Stretch IRA? It’s actually a term used by brokers and advisors, but it’s not an IRS term. The stretch refers to the fact that if one dies and leaves their IRA to a non spouse, current law permits withdrawals over the life expectancy of the beneficiary. Here’s the cool thing – if you are, say, 30 years old and inherit an IRA, your first year withdrawal is just under 2% of the account value. To be precise, a $500K IRA and an RMD divisor of 53.3, from IRS Publication 590, result in a required withdrawal of $9381. This small withdrawal will have a small tax impact, for the traditional pre-tax IRA, it’s taxed at one’s marginal rate, but this wont be enough to send the beneficiary into the next bracket or the one after that as would a complete withdrawal of the entire account. Perhaps more important, this withdrawal is far less than one should expect from the market long term, and hopefully the account will continue to grow for years to come.

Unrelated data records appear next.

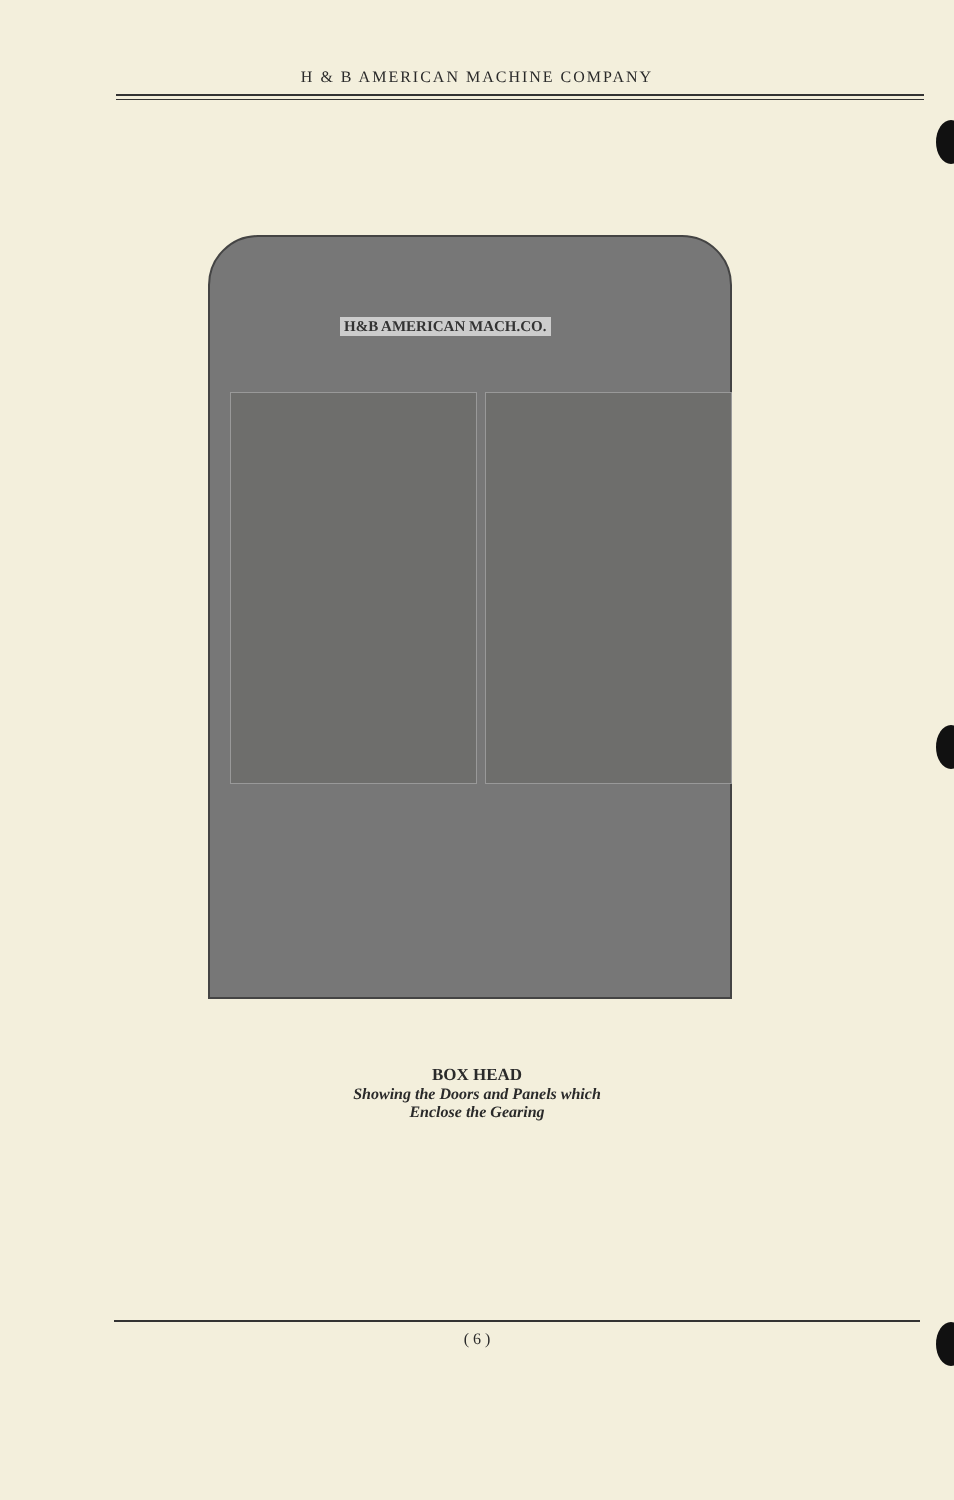H & B AMERICAN MACHINE COMPANY
H&B AMERICAN MACH.CO.
BOX HEAD
Showing the Doors and Panels which
Enclose the Gearing
( 6 )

This may all be in the past. The new budget proposes that a non-spouse will not have the lifetime withdrawals, but must take the assets of the account by the end of five years. What does this mean for our 30 year old? A $100K first year withdrawal. This would easily push a single person in the 15% bracket right into the 25% and 28% brackets, and put the longer term growth in jeopardy. It’s partially psychological, but money in a non-retirement account is more easily spent.
The impact won’t be on us, but to our loved ones. I Disagree with this proposal and hope to see it deleted from the budget. If the intent is to go after the “Romney” sized IRA accounts, it’s easy enough to offer a maximum account size. Too many people of modest means have trusted the stretch rules to use their IRAs as a “poor man’s” trust, and this should be left in tact.

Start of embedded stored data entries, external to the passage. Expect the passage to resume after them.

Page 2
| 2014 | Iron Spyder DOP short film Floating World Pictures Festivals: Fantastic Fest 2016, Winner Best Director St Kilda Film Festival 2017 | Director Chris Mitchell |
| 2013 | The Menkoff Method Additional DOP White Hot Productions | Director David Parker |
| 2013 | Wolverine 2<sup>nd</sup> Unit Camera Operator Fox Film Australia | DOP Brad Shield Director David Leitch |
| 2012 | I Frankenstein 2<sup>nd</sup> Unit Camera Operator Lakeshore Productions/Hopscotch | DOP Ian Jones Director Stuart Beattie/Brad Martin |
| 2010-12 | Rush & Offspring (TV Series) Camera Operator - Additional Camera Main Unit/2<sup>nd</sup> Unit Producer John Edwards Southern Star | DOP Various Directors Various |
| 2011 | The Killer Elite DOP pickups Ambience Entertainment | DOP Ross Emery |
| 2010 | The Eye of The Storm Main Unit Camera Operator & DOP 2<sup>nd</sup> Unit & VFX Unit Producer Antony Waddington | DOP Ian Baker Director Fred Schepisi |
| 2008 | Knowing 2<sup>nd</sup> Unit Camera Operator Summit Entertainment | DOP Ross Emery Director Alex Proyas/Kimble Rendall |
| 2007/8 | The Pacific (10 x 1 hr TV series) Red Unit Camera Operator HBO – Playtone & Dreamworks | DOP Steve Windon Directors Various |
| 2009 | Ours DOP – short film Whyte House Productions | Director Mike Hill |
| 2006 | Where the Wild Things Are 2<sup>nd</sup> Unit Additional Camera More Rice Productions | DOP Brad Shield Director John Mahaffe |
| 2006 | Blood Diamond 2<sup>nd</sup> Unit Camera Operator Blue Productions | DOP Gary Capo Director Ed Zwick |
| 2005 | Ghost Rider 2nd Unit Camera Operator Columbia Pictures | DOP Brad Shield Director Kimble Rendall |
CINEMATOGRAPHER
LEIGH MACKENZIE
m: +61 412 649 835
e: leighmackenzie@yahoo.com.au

Doesn’t the new budget simply restore the non-spouse IRA rule to what it used to be? I remember a time when non-spouses were required to take a distribution of all the money in the inherited IRA within 5 years, and then this was changed (Bush tax cuts?) to allow the stretch rule.
I went back to 1995 for Pub 590 and see “Over the life of the designated beneficiary” on page 24.

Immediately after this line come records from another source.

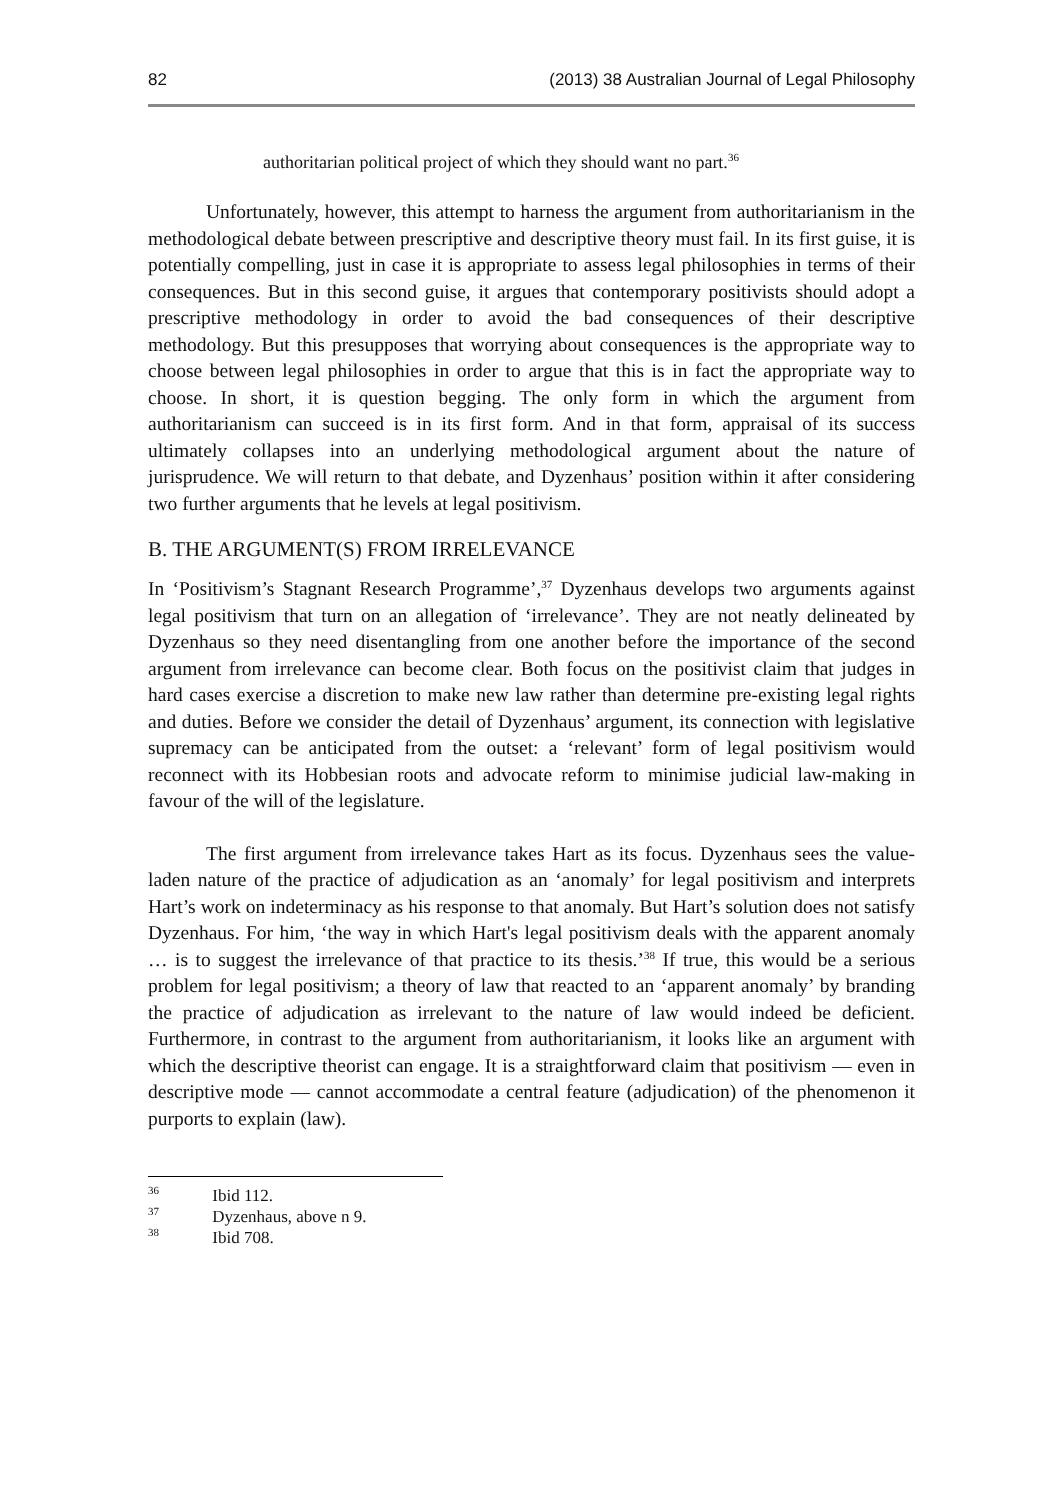82 (2013) 38 Australian Journal of Legal Philosophy
authoritarian political project of which they should want no part.<sup>36</sup>
Unfortunately, however, this attempt to harness the argument from authoritarianism in the methodological debate between prescriptive and descriptive theory must fail. In its first guise, it is potentially compelling, just in case it is appropriate to assess legal philosophies in terms of their consequences. But in this second guise, it argues that contemporary positivists should adopt a prescriptive methodology in order to avoid the bad consequences of their descriptive methodology. But this presupposes that worrying about consequences is the appropriate way to choose between legal philosophies in order to argue that this is in fact the appropriate way to choose. In short, it is question begging. The only form in which the argument from authoritarianism can succeed is in its first form. And in that form, appraisal of its success ultimately collapses into an underlying methodological argument about the nature of jurisprudence. We will return to that debate, and Dyzenhaus’ position within it after considering two further arguments that he levels at legal positivism.
B. THE ARGUMENT(S) FROM IRRELEVANCE
In ‘Positivism’s Stagnant Research Programme’,<sup>37</sup> Dyzenhaus develops two arguments against legal positivism that turn on an allegation of ‘irrelevance’. They are not neatly delineated by Dyzenhaus so they need disentangling from one another before the importance of the second argument from irrelevance can become clear. Both focus on the positivist claim that judges in hard cases exercise a discretion to make new law rather than determine pre-existing legal rights and duties. Before we consider the detail of Dyzenhaus’ argument, its connection with legislative supremacy can be anticipated from the outset: a ‘relevant’ form of legal positivism would reconnect with its Hobbesian roots and advocate reform to minimise judicial law-making in favour of the will of the legislature.
The first argument from irrelevance takes Hart as its focus. Dyzenhaus sees the value-laden nature of the practice of adjudication as an ‘anomaly’ for legal positivism and interprets Hart’s work on indeterminacy as his response to that anomaly. But Hart’s solution does not satisfy Dyzenhaus. For him, ‘the way in which Hart's legal positivism deals with the apparent anomaly … is to suggest the irrelevance of that practice to its thesis.’<sup>38</sup> If true, this would be a serious problem for legal positivism; a theory of law that reacted to an ‘apparent anomaly’ by branding the practice of adjudication as irrelevant to the nature of law would indeed be deficient. Furthermore, in contrast to the argument from authoritarianism, it looks like an argument with which the descriptive theorist can engage. It is a straightforward claim that positivism — even in descriptive mode — cannot accommodate a central feature (adjudication) of the phenomenon it purports to explain (law).
<sup>36</sup> Ibid 112.
<sup>37</sup> Dyzenhaus, above n 9.
<sup>38</sup> Ibid 708.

I don’t recall there was ever a forced 5 year rule. Let me know if you uncover something reflecting this.
This seems to me like its designed to be an extension of the estate tax. While its a major change for anyone inheriting an IRA it is something that occurs relatively infrequently, compared to say earning weekly income, so they probably expect much less push back than they would receive on an increase in income tax brackets. This is another example of the federal government concentrating on “the edges” instead of truthfully addressing the budget deficit. I haven’t taken a look at this proposal yet, did it specify an expected yearly revenue from this change?
Thanks for visiting. I agree, this is not a change to the tax code portion that impacts us in our weekly pay check. But the IRA has been around for a long time, and is more widespread than the 401(k) or other retirement accounts.
From where I sit, it’s less about how many than it is about who and how impactful. Any lower income couple might be in the 15% bracket, but the forced higher withdrawal pushes them to 25%. In the extreme case, an older couple might be retiring 5 years out and would otherwise be at 10% after they quit work, but the forced withdrawal is far more costly while they are still working. Presumably this was intended to hit the rich, Romney sized IRAs. It will have the unintended consequence of (potentially) hitting all of us.
I believe the Stretch IRA refers to stretching out the IRA to beneficiaries further down the line – not the initial beneficiary but THEIR beneficiaries and theirs, etc. I also believe Dilip Sarwate is correct about the earlier 5 year rule. Non-spouse beneficiaries used to have to take the funds by the end of 5 years but a few years ago it was changed so that the non-spouse could inherit the IRA and treat it as their own – however, it has to be titled as an Inherited IRA the next beneficiary has to keep the same payout schedule as the original non-spouse inherited beneficiary has in place.
Stretch refers to the first beneficiary ability to take withdrawals over her own lifetime. The budget plan included a provision to limit the beneficiary option to 5 years, but this never passed.